### What is being asked
Could you reproduce every entry as it stands, leaving the pictures behind?

(Structured pose outputs)
▬▬▬▬▬▬▬▬▬▬
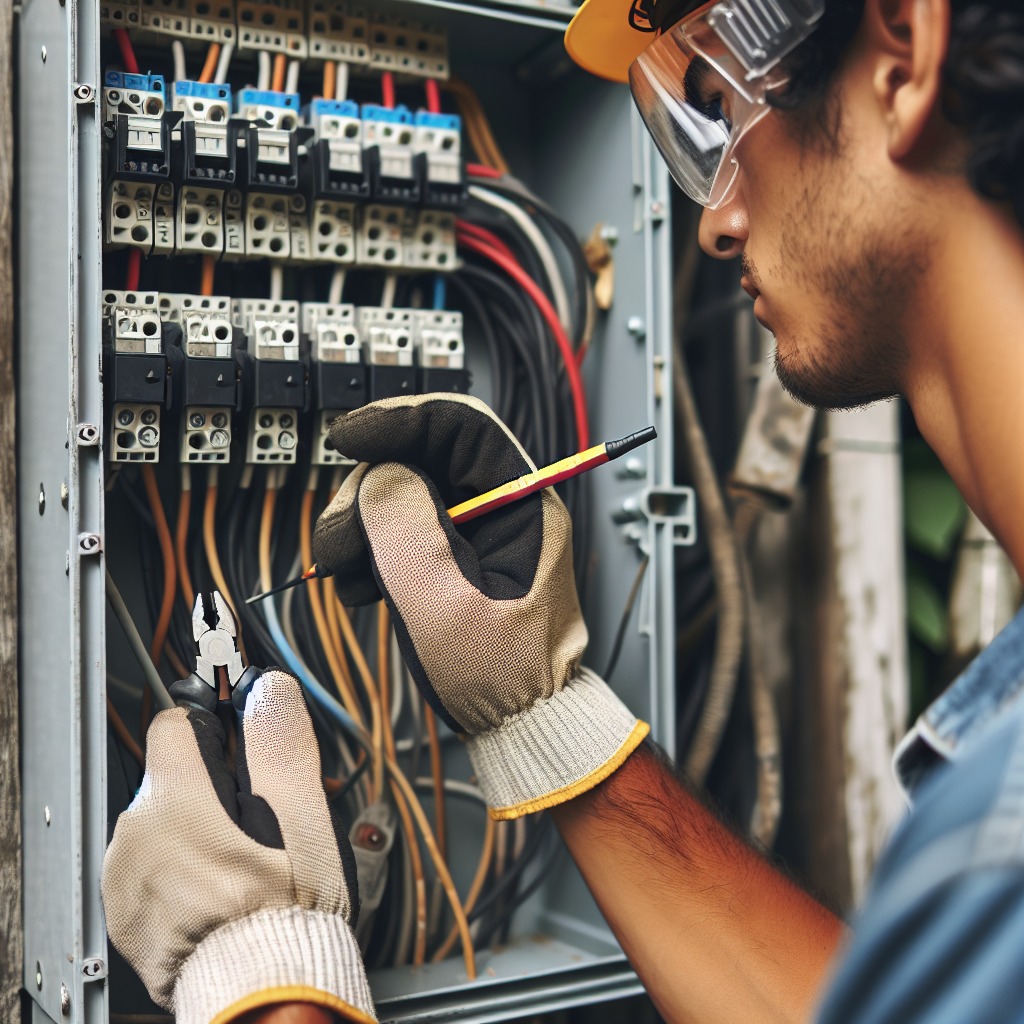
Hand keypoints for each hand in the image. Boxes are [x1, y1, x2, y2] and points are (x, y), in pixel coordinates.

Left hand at [101, 670, 376, 1023]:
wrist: (263, 988)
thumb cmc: (283, 911)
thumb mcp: (301, 814)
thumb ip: (280, 742)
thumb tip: (269, 690)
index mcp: (176, 800)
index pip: (177, 722)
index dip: (215, 725)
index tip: (238, 739)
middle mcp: (136, 832)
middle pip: (173, 775)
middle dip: (211, 787)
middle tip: (255, 820)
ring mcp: (124, 876)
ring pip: (162, 821)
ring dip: (193, 829)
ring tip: (239, 862)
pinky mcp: (123, 911)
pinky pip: (149, 865)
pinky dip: (177, 870)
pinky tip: (215, 890)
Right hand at [313, 393, 647, 819]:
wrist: (519, 722)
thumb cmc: (504, 675)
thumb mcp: (447, 607)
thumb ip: (408, 532)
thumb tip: (380, 477)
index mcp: (521, 503)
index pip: (461, 425)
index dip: (400, 420)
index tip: (348, 438)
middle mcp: (499, 507)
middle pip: (420, 457)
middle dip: (367, 492)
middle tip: (338, 541)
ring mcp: (474, 531)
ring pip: (401, 494)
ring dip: (360, 528)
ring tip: (347, 578)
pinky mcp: (452, 556)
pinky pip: (400, 530)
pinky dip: (370, 551)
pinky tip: (361, 589)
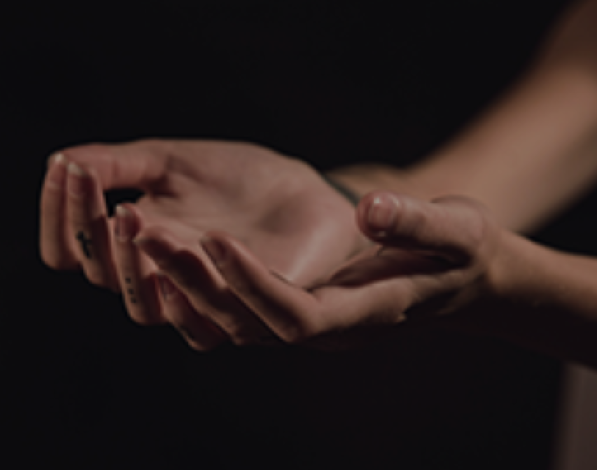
▬▬▬▬▬▬▬▬▬▬
### Task response
Hand keypoints for each hand in the image. Boxes are [x1, y1, x2, y2] and points are (x, y), in pixel coordinates.

Left hand at [101, 670, 376, 1023]:
wrist: (263, 988)
thumb cmc: (283, 911)
thumb mcp: (301, 814)
thumb ip: (280, 742)
thumb tip: (269, 690)
index mcp: (176, 800)
index pip: (177, 722)
index dip: (215, 725)
index tip: (238, 739)
middle mcp: (136, 832)
middle pip: (173, 775)
middle dip: (211, 787)
middle tip: (255, 820)
ring mcp: (124, 876)
ring pip: (162, 821)
ring dip: (193, 829)
ring tip: (239, 862)
pinky mcp: (123, 911)
pinky pip: (149, 865)
pinky dip: (177, 870)
pinky tip: (215, 890)
Right hand at [313, 393, 647, 819]:
wrist: (519, 722)
thumb cmc: (504, 675)
thumb mcp: (447, 607)
thumb ip: (408, 532)
thumb tip: (380, 477)
index mcp: (521, 503)
index pip: (461, 425)
index dip: (400, 420)
index tip: (348, 438)
middle mcp: (499, 507)
middle pip: (420, 457)
middle dip: (367, 492)
middle tip: (338, 541)
ring mcp: (474, 531)
ring pip: (401, 494)
ring dip: (360, 528)
ring tip: (347, 578)
pinky mcp: (452, 556)
pinky pip: (400, 530)
pinky dip: (370, 551)
pinky tip: (361, 589)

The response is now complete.